This is an inherent fragility that seems hard to circumvent with the current primitive, and has to do with transaction timeouts. Given sufficiently long timeouts, this may never be a problem in most setups, but it is not nice to have this weak point in the long run.
Problem location
The problem is in the use of Pravega Transactions in the
io.pravega.connectors.flink.FlinkExactlyOncePravegaWriter
.Suggestions for an improvement
From the top of my head, there are three types of solutions to that issue:
Pravega offers a pre-commit / full-commit distinction in transactions, where a pre-commit means the transaction becomes immutable and the usual timeouts do not apply (except possibly a garbage prevention-timeout which could be very long). The full commit publishes the temporary segment.

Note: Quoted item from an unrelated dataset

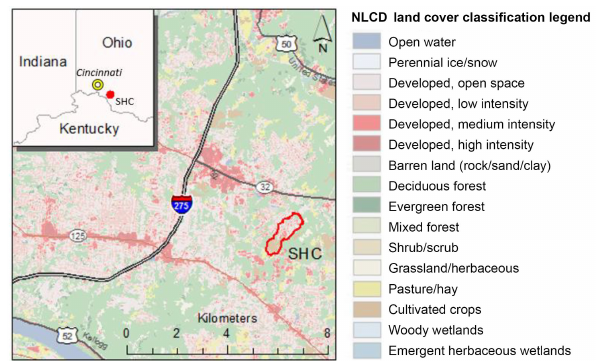
Figure 1. Location of the Shayler Crossing watershed. I-275 is an interstate highway around the Cincinnati metropolitan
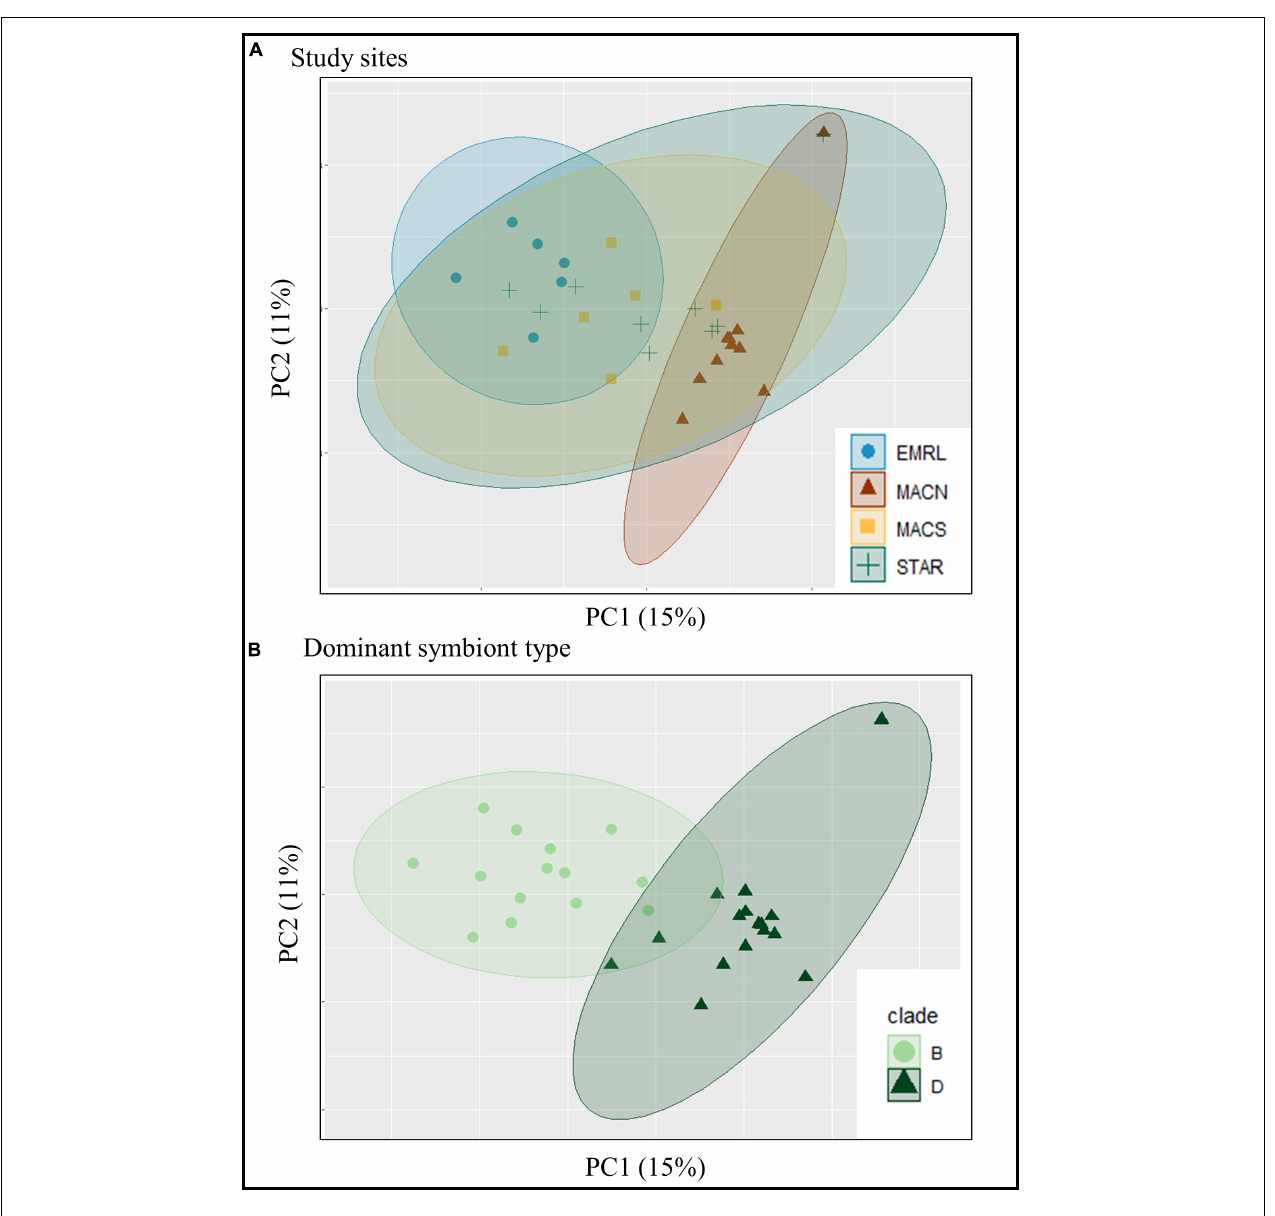
FIGURE 3 | The similarity of 31 individuals of P. strigosa based on the transcriptome expression profiles (expression of 39,321 protein-coding sequences). Samples are color and symbol coded by the (A) study location and (B) dominant symbiont type. The ellipses represent the 95% clustering confidence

Flink makes sure it can recover transactions, for example by persisting the data as well in the checkpoints. If a transaction timed out, it can open a new transaction and re-write the data. Disadvantage is that effectively, everything is persisted in two distinct system (each with its own durability/replication).
Flink adds a way that lets tasks complete a checkpoint completely independent of other tasks. Then the transaction could be immediately committed on trigger checkpoint. That would require to guarantee that the sinks would never be affected by a recovery of other tasks. To keep the current consistency guarantees, this would require persisting the result from the input to the sink operation (similar as for example Samza persists every shuffle), which is in some sense not too different from approach (2).